IN THE SUPERIOR COURT OF JUDICATURE
IN THE SUPREME COURT
CORAM: DOTSE, JSC (PRESIDING)
DORDZIE (MRS.), JSC
OWUSU (MS), JSC
18TH MARCH, 2020
HIGH COURT, ACCRA (LAND DIVISION) ……... 1ST RESPONDENT
LANDS COMMISSION …….. 2ND RESPONDENT
EX-PARTE: UT PROPERTIES LIMITED …….. APPLICANT
1. NII ANNANG NUKPA FAMILY
2. DANIEL TETTEY COMMEY
3. ROBERT TETTEY MENSAH …….. INTERESTED PARTIES
On the 10th of March 2020, this court allowed an application at the instance of the Applicants herein in which they sought an order of Certiorari directed at the Ruling of the High Court, (Land Division) Accra, Coram Eric Baah J dated 15th day of April 2014 in Suit No. FAL 291/11 intitutled Robert Tettey Mensah and 2 Others v Seargent Abdulai Bawa and 7 Others and also a further order of Certiorari directed to the Registrar of Land Title Registry, Lands Commission, for cancellation of Land Title Registration Certificate No. TD 13285 and restoration of Land Certificate No. TD 9221.
The grounds of the said application are:-
- Breach of the Rules of natural justice
In support of the above ground, the Applicants allege that the High Court, Land Division Accra, presided over by the Judge referred to supra in the said Suit on 15th April 2014 breached the rules of natural justice to wit, the “audi alteram partem rule” when he delivered a ruling in the matter intitutled Robert Tettey Mensah and 2 others v Seargent Abdulai Bawa and 7 Others in Suit No. FAL 291/11 and made orders directing the cancellation of the Applicant’s Land Title Certificate No. TD 9221 without giving the Applicants an opportunity to be heard.
2. Wednesbury Principle
The Registrar of the Land Title Registry, of the Lands Commission improperly exercised his powers of cancellation when he purportedly cancelled Land Title Certificate No. TD 9221 belonging to the Applicant who was neither a party to the Suit No. FAL 291/11 which produced the Ruling referred to supra that the Lands Commission purportedly relied upon to cancel Land Title Certificate No. TD 9221 in terms of the Wednesbury principle.
In an affidavit sworn to by one Naomi Asantewa Effah, the Managing Director of the Applicant company, she deposed to the following facts as follows:-
- That the Applicants as a real estate development company are the owners of a 45 acre tract of land situate at Sasaabi (Oyibi) covered by Land Certificate No. TD 9221.
- The 2nd Interested Party herein, are the allodial owners of a large tract of land at Sasaabi near Dodowa a portion of which is covered by Land Certificate No. TD 9221.

» Requirement: Rewrite the court ruling, starting at the words "In an affidavit" and ending after "is covered by Land Certificate No. TD 9221.", and put "Sasabi" wherever "Sasaabi" appears. The lines after this play no part in it.

» Input data:
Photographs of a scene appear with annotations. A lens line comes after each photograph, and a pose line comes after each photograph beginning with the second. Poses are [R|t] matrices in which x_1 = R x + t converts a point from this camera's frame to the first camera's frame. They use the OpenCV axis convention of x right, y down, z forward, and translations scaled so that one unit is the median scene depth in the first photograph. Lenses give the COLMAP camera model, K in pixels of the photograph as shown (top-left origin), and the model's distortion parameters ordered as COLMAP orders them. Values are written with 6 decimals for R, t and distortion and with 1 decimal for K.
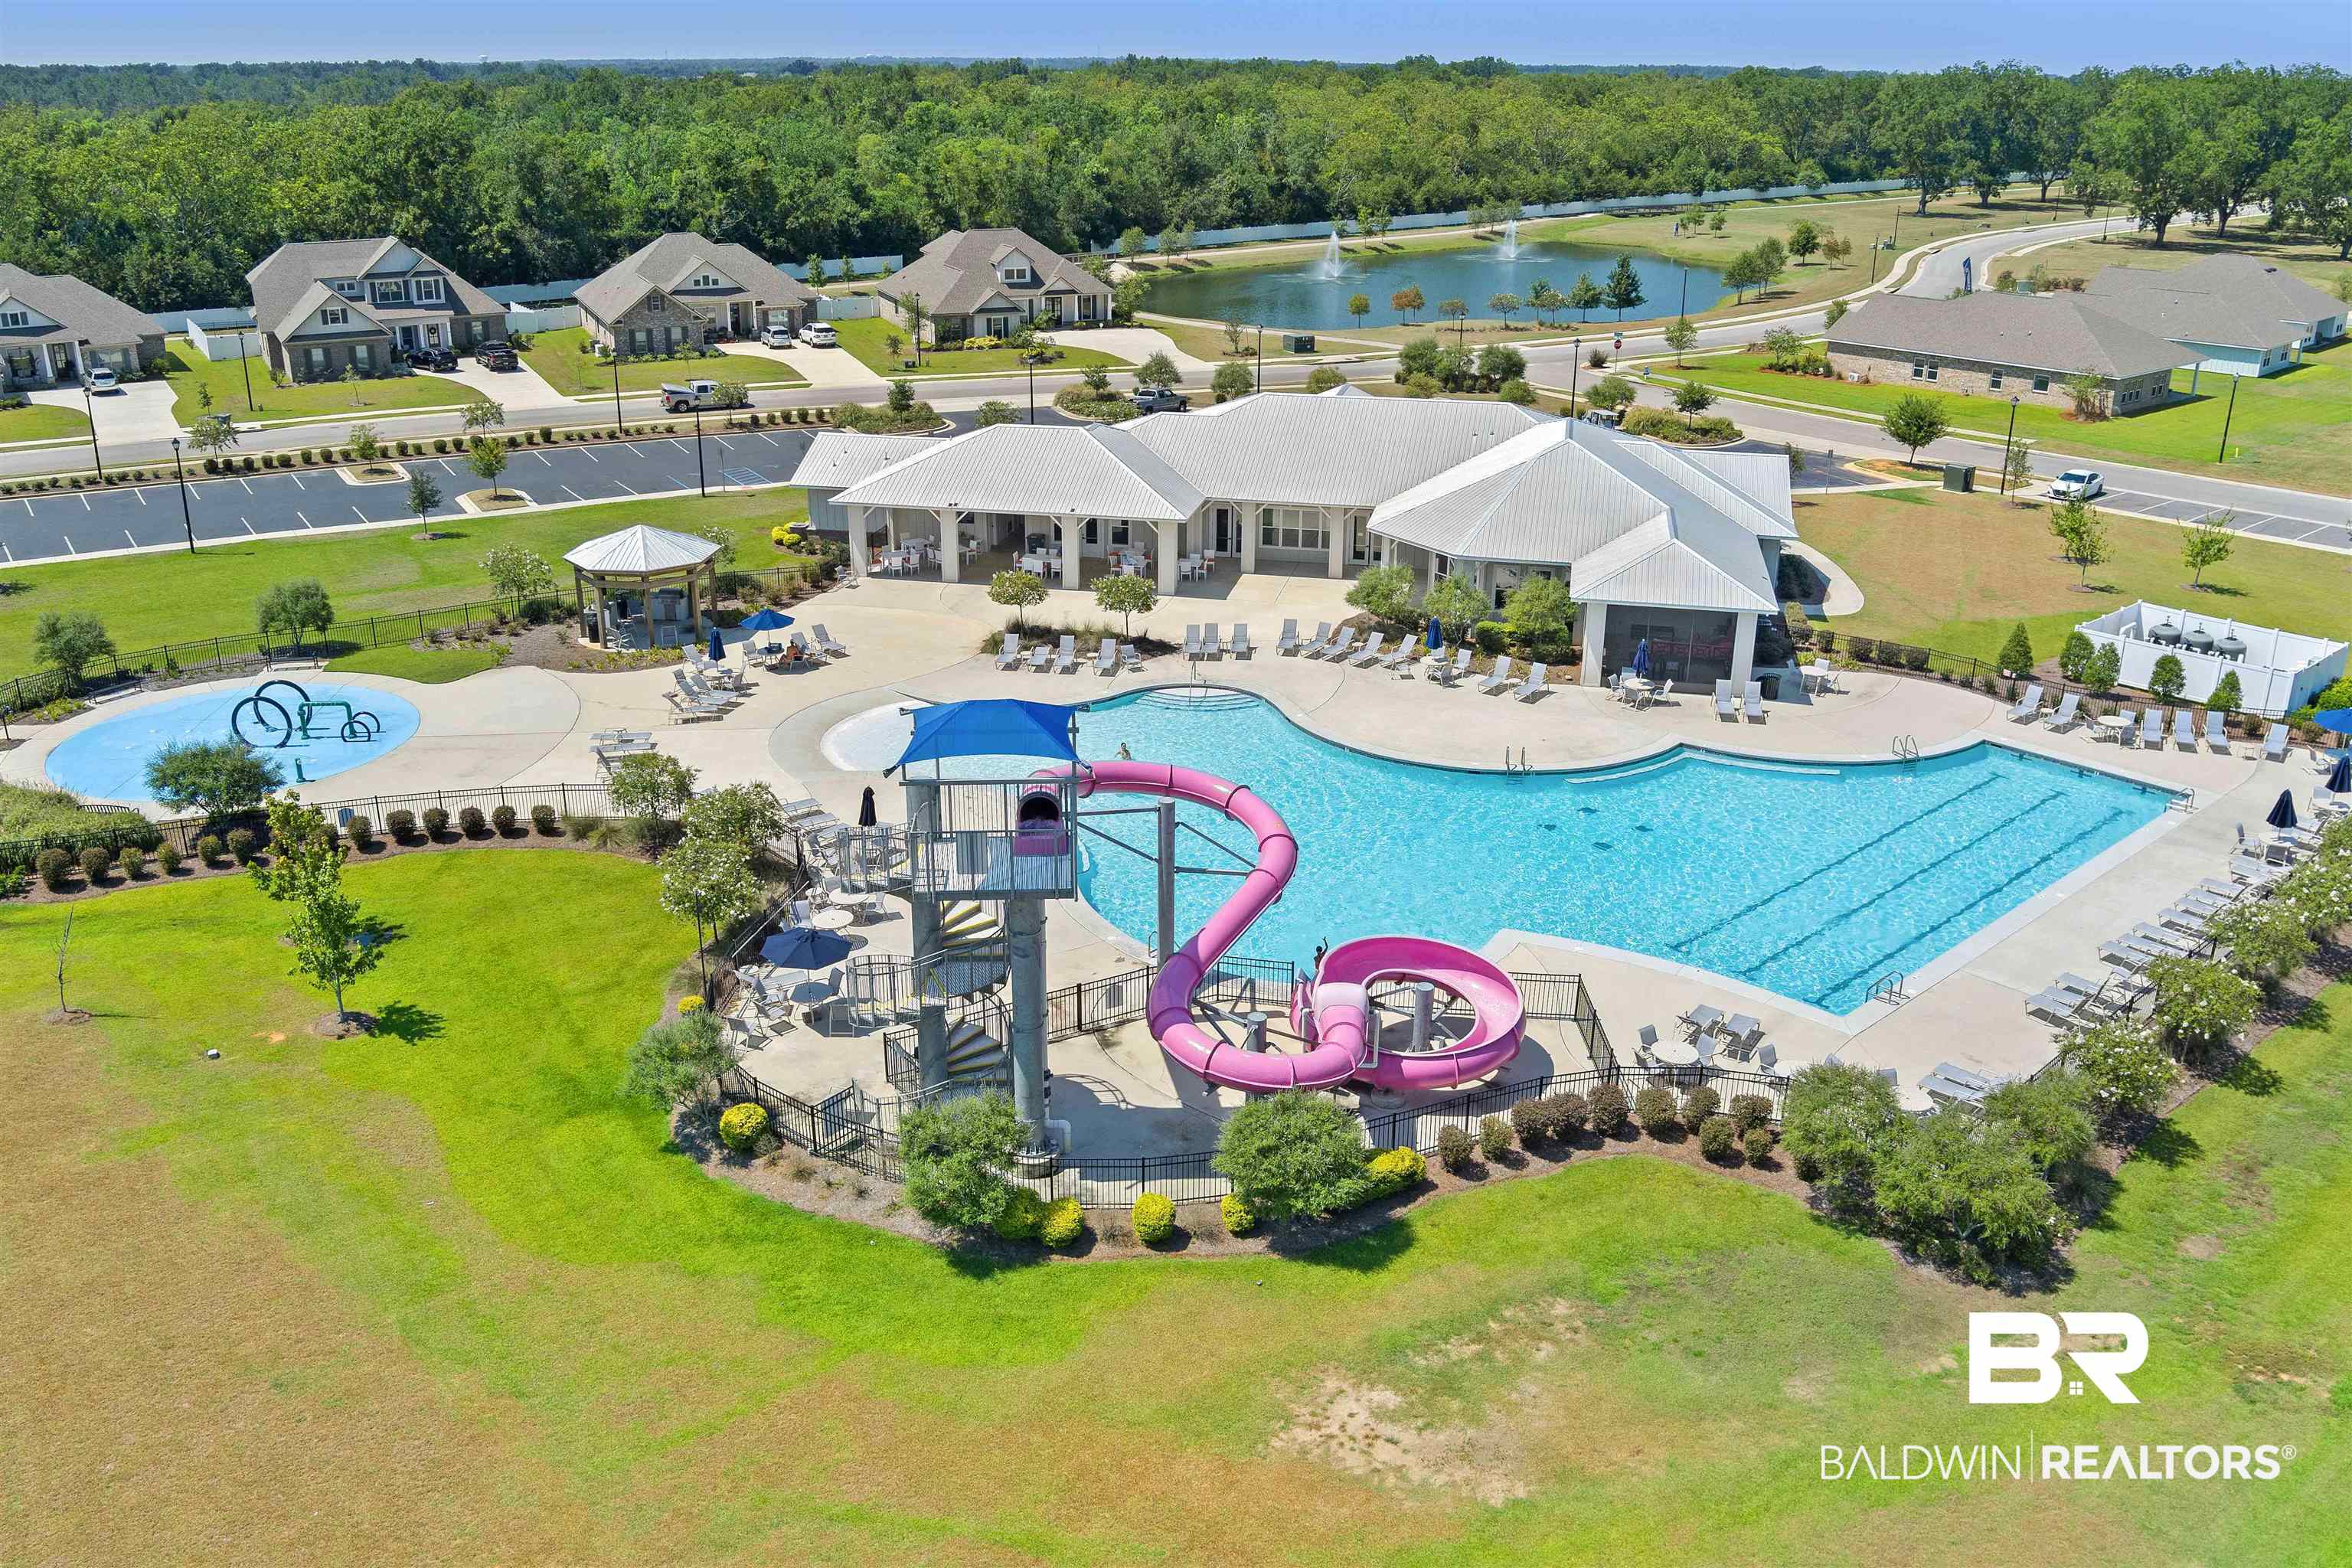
lens RADIAL K [[1893.4, 0, 1188.7], [0, 1893.4, 779.4], [0, 0, 1]] dist [-0.085071, 0.035738]
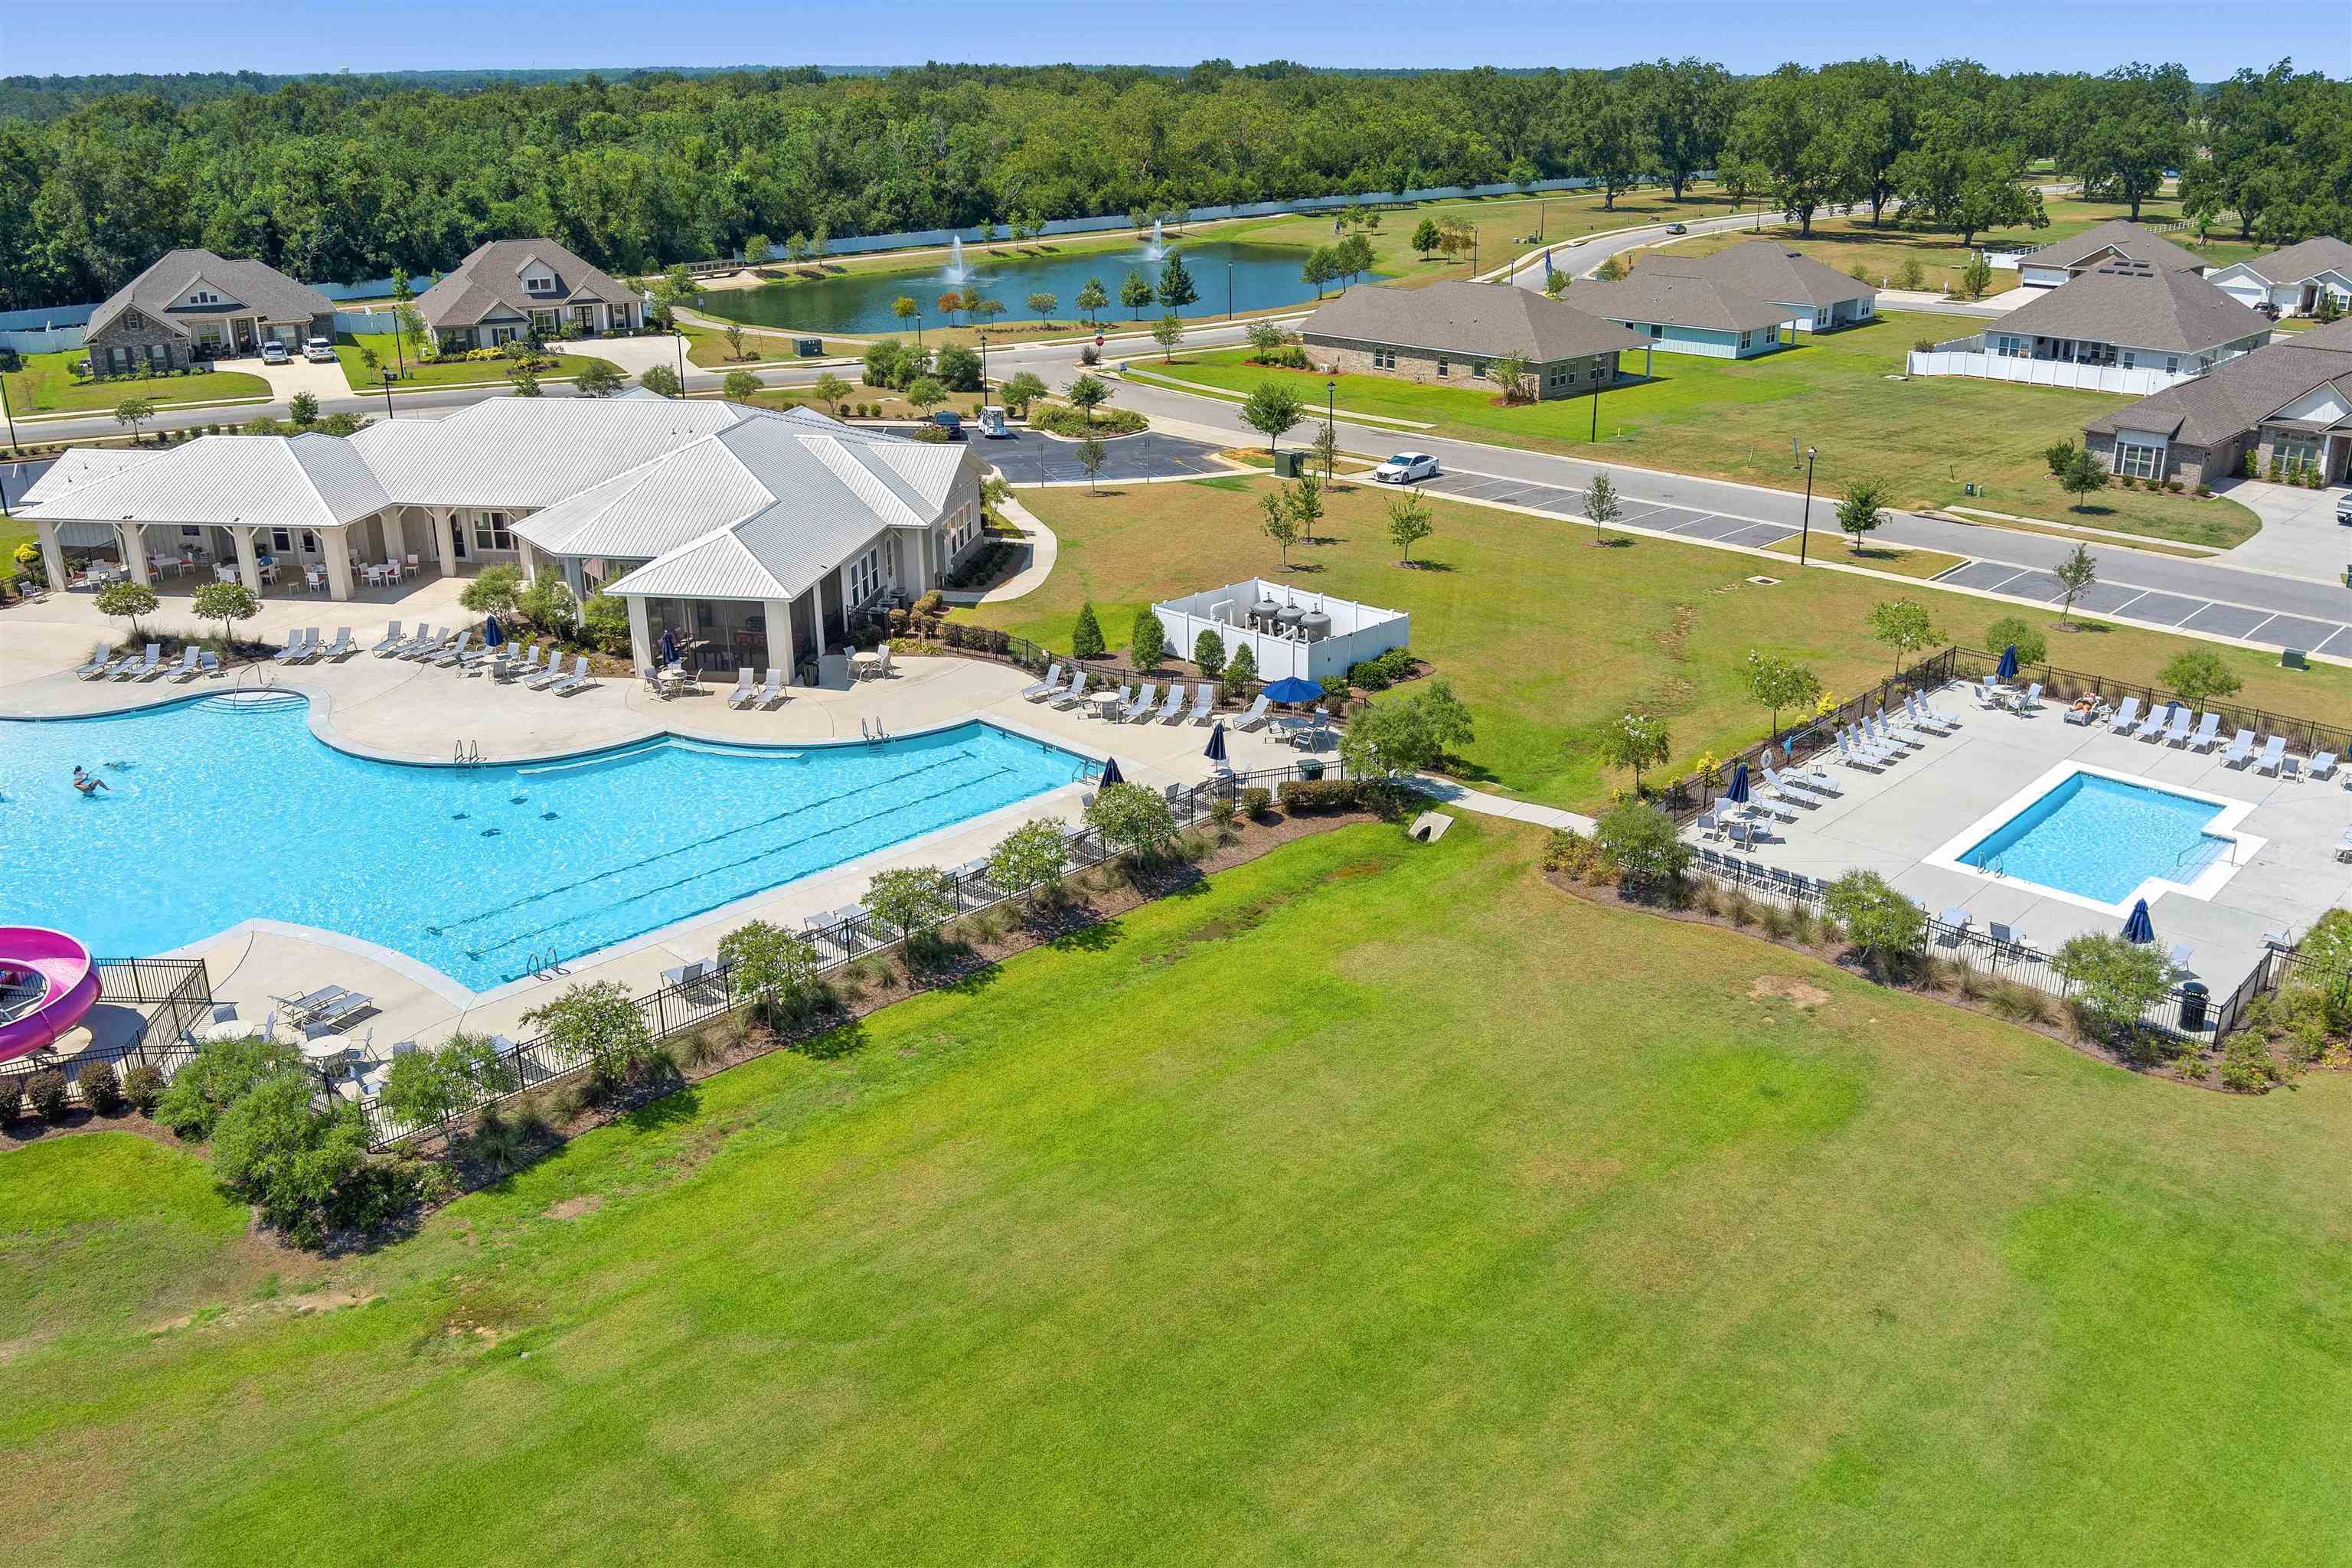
lens RADIAL K [[1893.4, 0, 1188.7], [0, 1893.4, 779.4], [0, 0, 1]] dist [-0.085071, 0.035738]
pose [[0.997150, -0.029438, 0.069465, 0.122445], [0.029631, 0.999559, -0.001753, 0.004373], [-0.069383, 0.003807, 0.997583, -0.008240]]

» The completed task:
In an affidavit sworn to by one Naomi Asantewa Effah, the Managing Director of the Applicant company, she deposed to the following facts as follows:-
- That the Applicants as a real estate development company are the owners of a 45 acre tract of land situate at Sasabi (Oyibi) covered by Land Certificate No. TD 9221.
- The 2nd Interested Party herein, are the allodial owners of a large tract of land at Sasabi near Dodowa a portion of which is covered by Land Certificate No. TD 9221.